Rant alanlarının iktidarın eline nasıl geçeceğini konuşmayalım. Van Ahlat’ta yeni bir Saray yapımını konuşmayalım.

"MECLİS’TEKİ SARAY TARTIŞMALARINA KATILMAYACAĞIZ"

Bizim siyasi parti gruplarına açık önerimiz budur. Bu önerimiz kabul edilmediği takdirde, bugün Genel Kurul’da bu kanun teklifinin tartışmalarına katılmayacağız. Hem sizlerle hem de kamuoyu ile paylaşmak istedik.

Partimizin heyeti hem dün hem de bugün Bahçesaray’dadır. Dün hastaneleri ziyaret etiler, ailelerle görüştüler.

Bugün Eş Genel Başkanımız ve vekil heyetimiz oraya gitmek için yola çıktı. Heyetimiz önümüzdeki birkaç saat içinde orada olacaktır.

Tabii bu dayanışma hepimiz için çok önemli.
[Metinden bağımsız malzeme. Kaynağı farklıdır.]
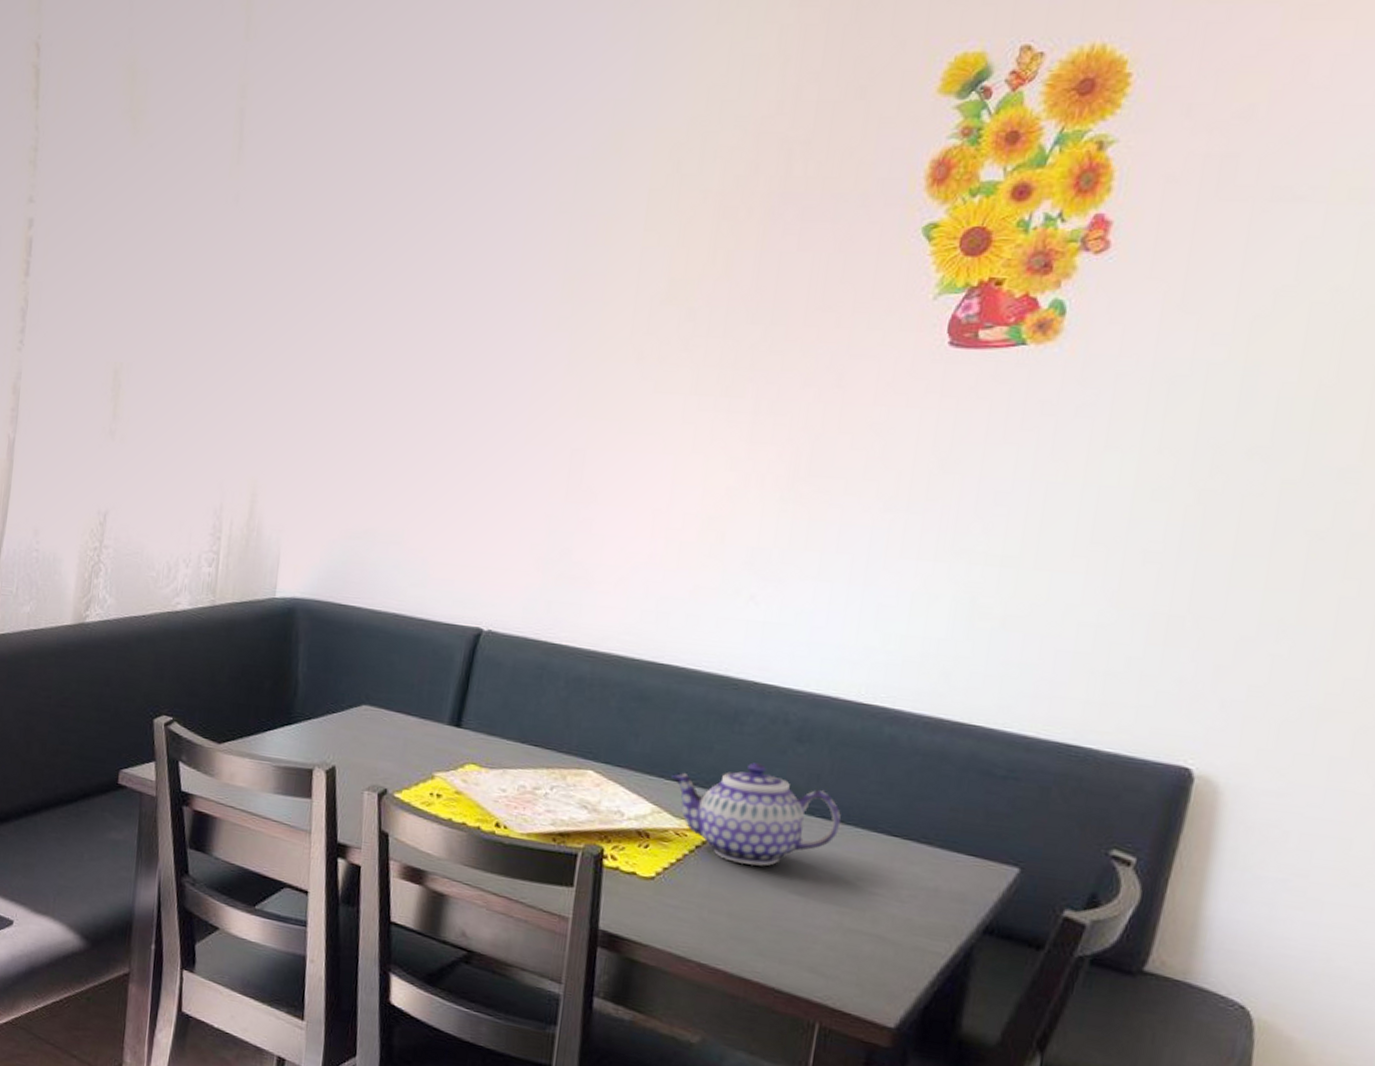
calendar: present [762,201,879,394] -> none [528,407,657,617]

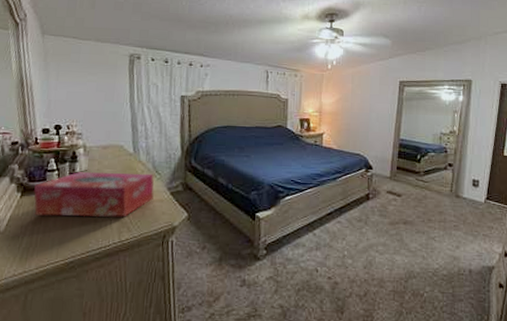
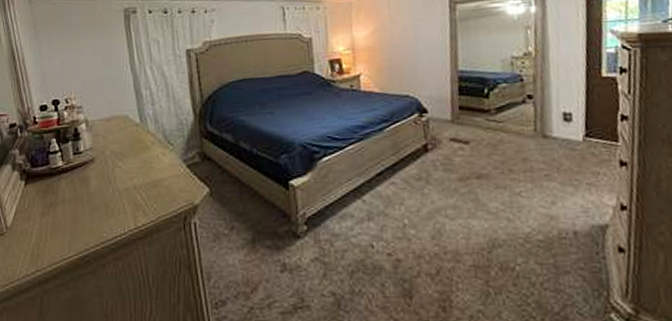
tissue box: present [33,171,154,217] -> none [37,145,168,205]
Diğer parti ve STK’lar ile halkın dayanışması  acıları paylaşmak açısından çok büyük önem taşıyor. Böyle günlerde dayanışmanın önemi bir kez daha ortaya çıkar.

Biz de bu konudaki çalışmalarımızı büyük bir ciddiyetle devam ettireceğiz. Bundan sonra bu tür felaketlerin yaşanmaması için hem Meclis’te hem başka alanlarda hangi tedbirlerin alınması gerektiğini mutlaka ama mutlaka hem Meclis’te hem her yerde, hem deprem hem de çığ konusunda, hem de her türlü doğa felaketi konusunda tartışacağız ve bu konularda elimizden geleni yapacağız.